> **What needs to be done**
Repeat the lines from the one containing "phylum: Tracheophyta" through the one containing "common name: Common eastern wildrye", with both of those lines included.

"""

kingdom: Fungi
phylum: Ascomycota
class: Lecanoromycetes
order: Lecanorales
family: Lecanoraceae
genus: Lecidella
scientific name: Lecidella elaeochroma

"""
"""

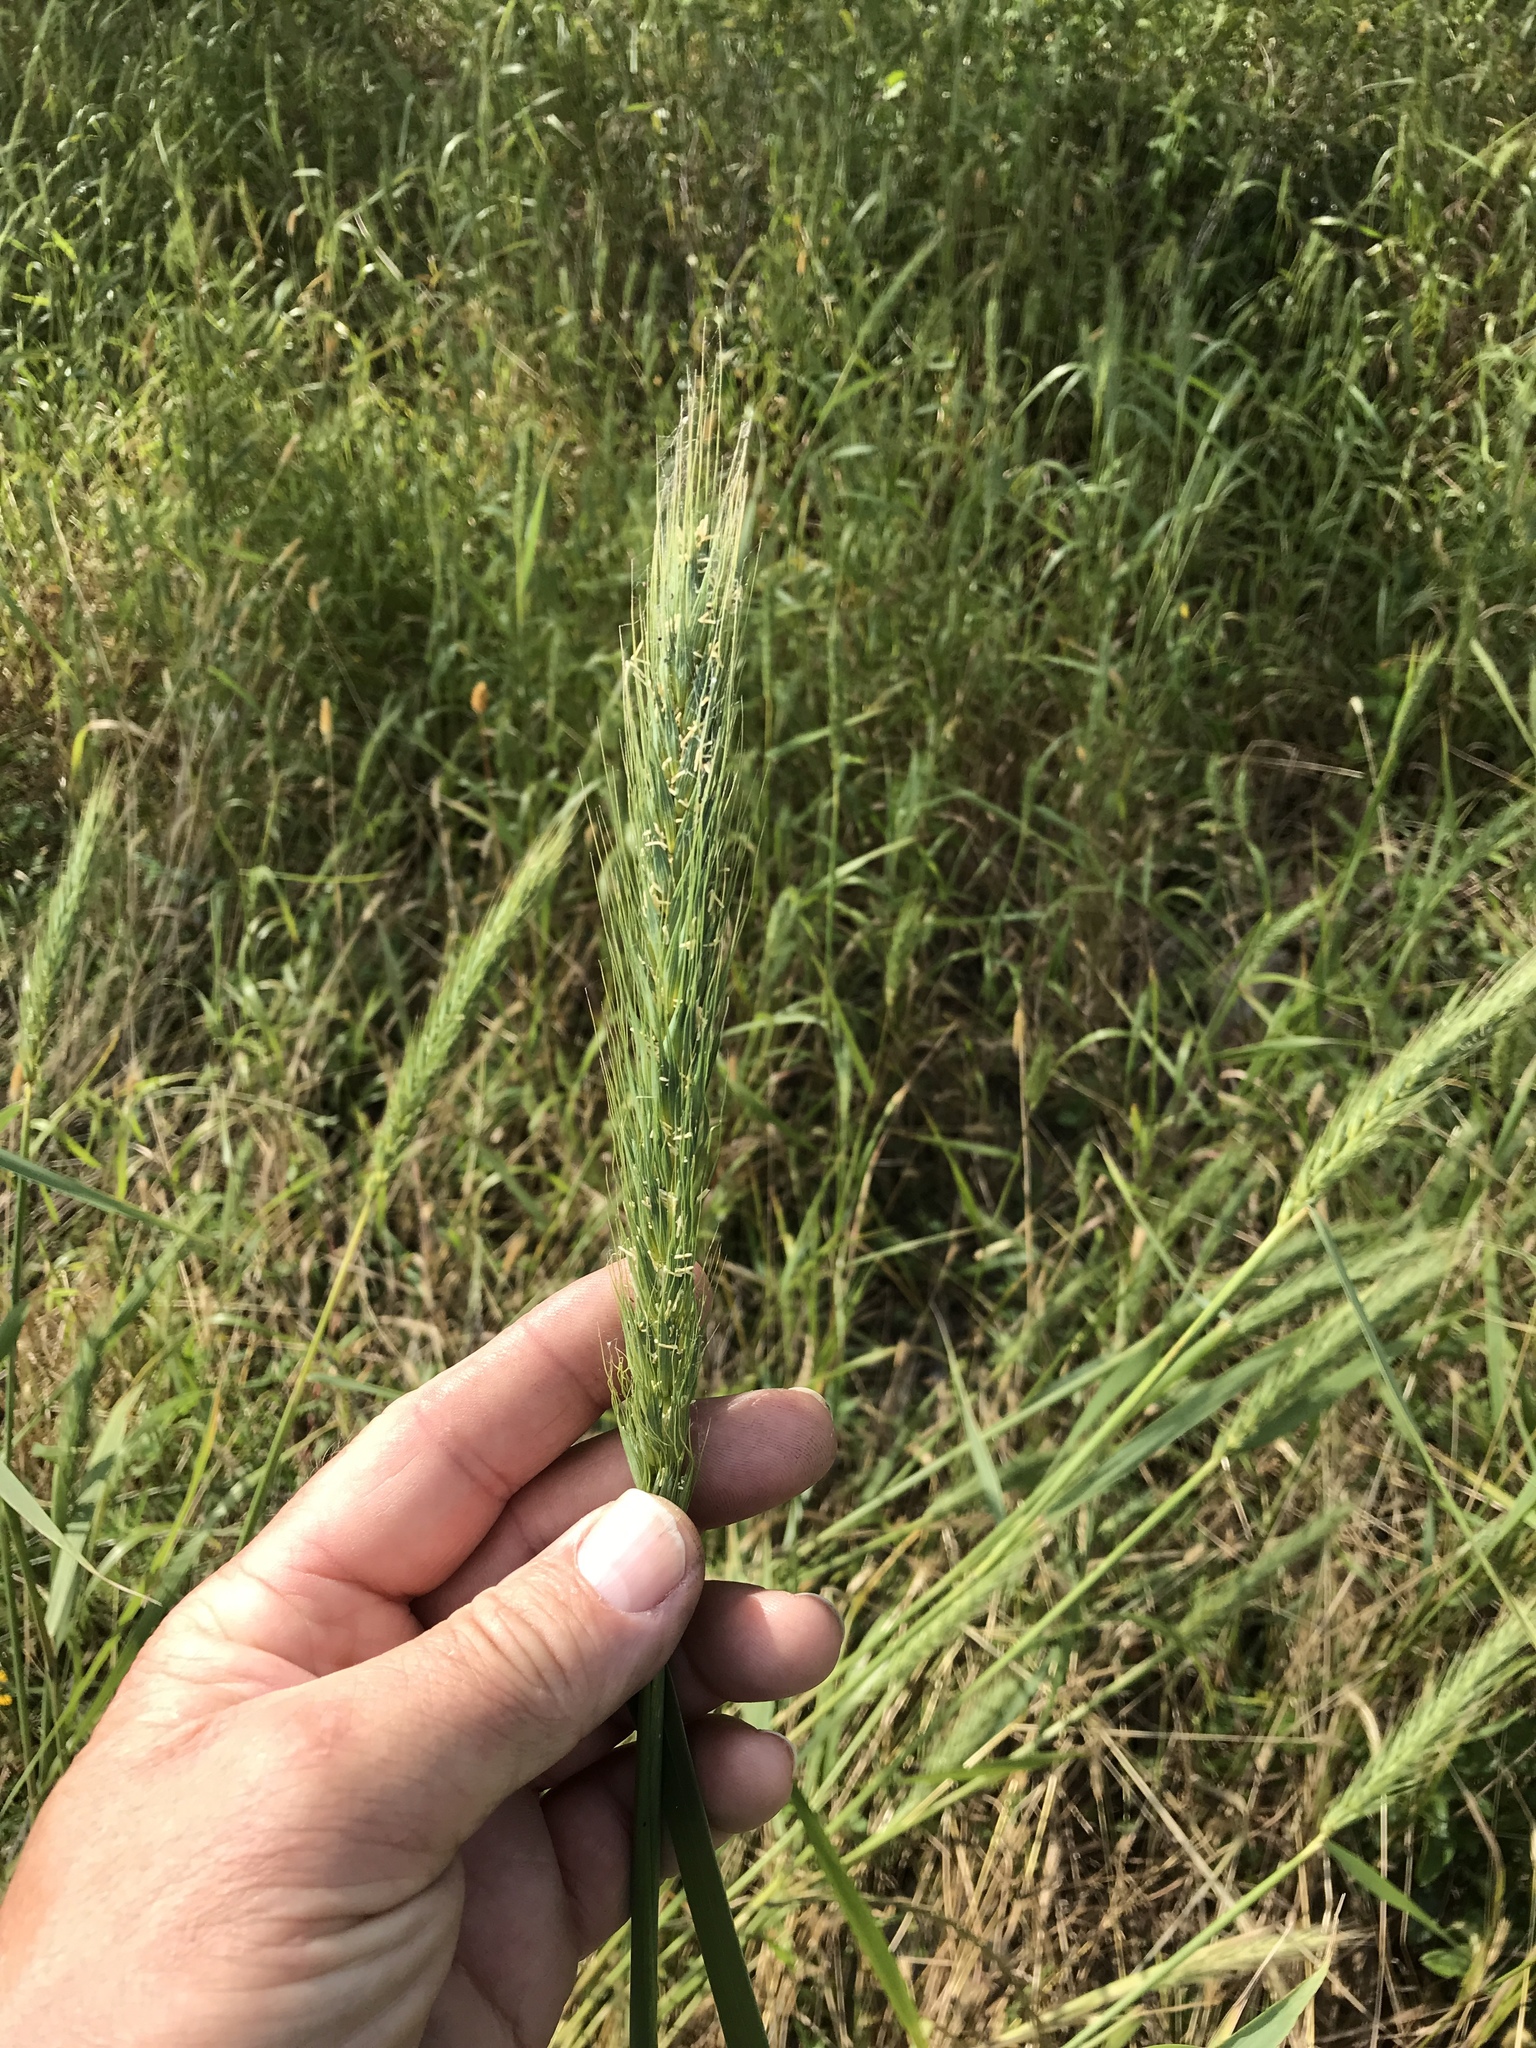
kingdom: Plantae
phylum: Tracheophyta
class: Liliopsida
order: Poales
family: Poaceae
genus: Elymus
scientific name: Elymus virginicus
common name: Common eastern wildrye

"""

> **Response for this exercise**
phylum: Tracheophyta
class: Liliopsida
order: Poales
family: Poaceae
genus: Elymus
scientific name: Elymus virginicus
common name: Common eastern wildrye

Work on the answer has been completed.